**What the task requires**
Every entry below should be printed exactly, without its images.

(Saved entries)
:::::

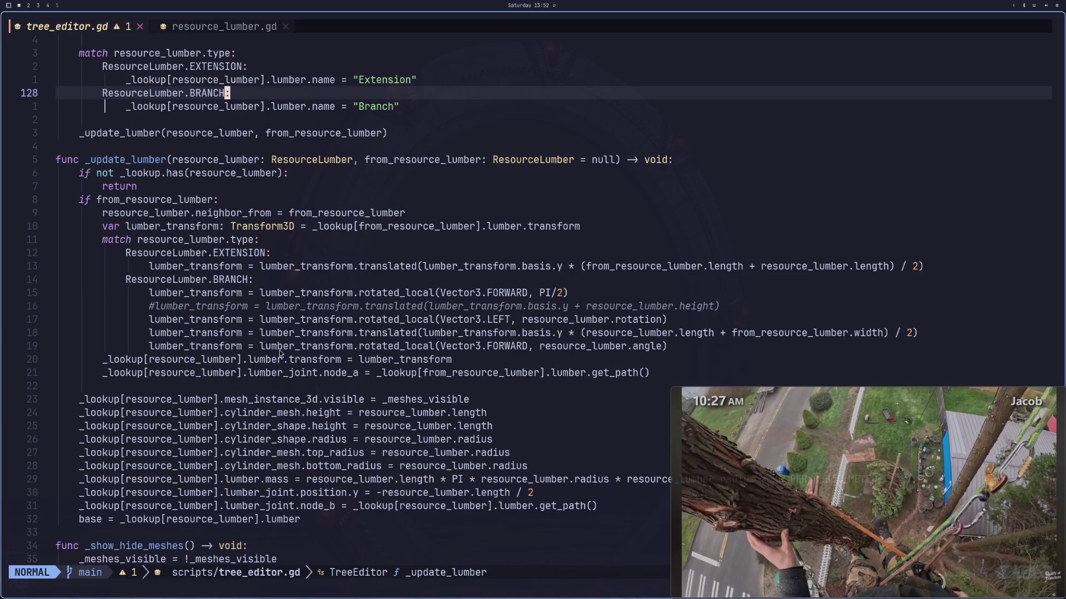
Step: From line 144, search tree_editor.gd for 'lumber.angle', then switch back to Godot
{"action": "left_click", "coordinate": [424, 311]}
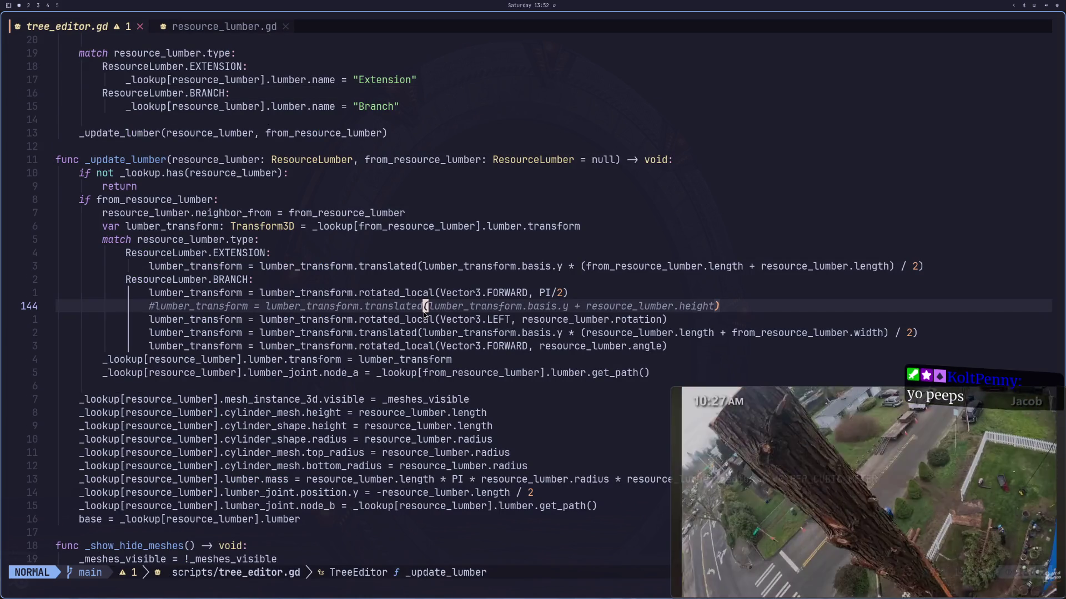
{"action": "key", "text": "slash"}
{"action": "type", "text": "lumber"}
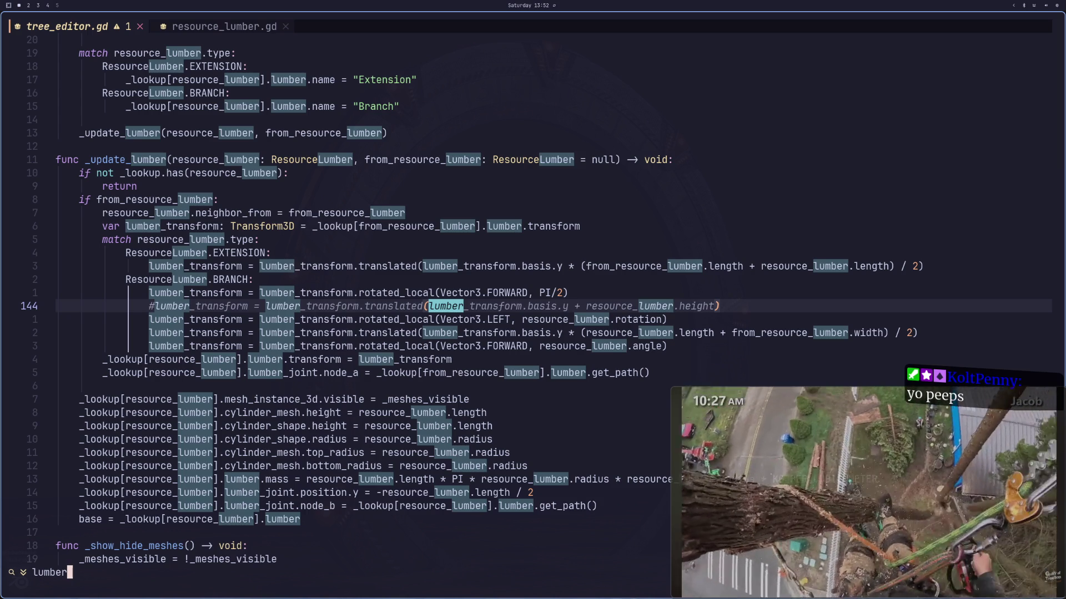
{"action": "type", "text": ".angle"}
{"action": "key", "text": "Return"}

:::::

**Solution to the exercise**
Step: From line 144, search tree_editor.gd for 'lumber.angle', then switch back to Godot
{"action": "left_click", "coordinate": [424, 311]}
{"action": "key", "text": "slash"}
{"action": "type", "text": "lumber"}
{"action": "type", "text": ".angle"}
{"action": "key", "text": "Return"}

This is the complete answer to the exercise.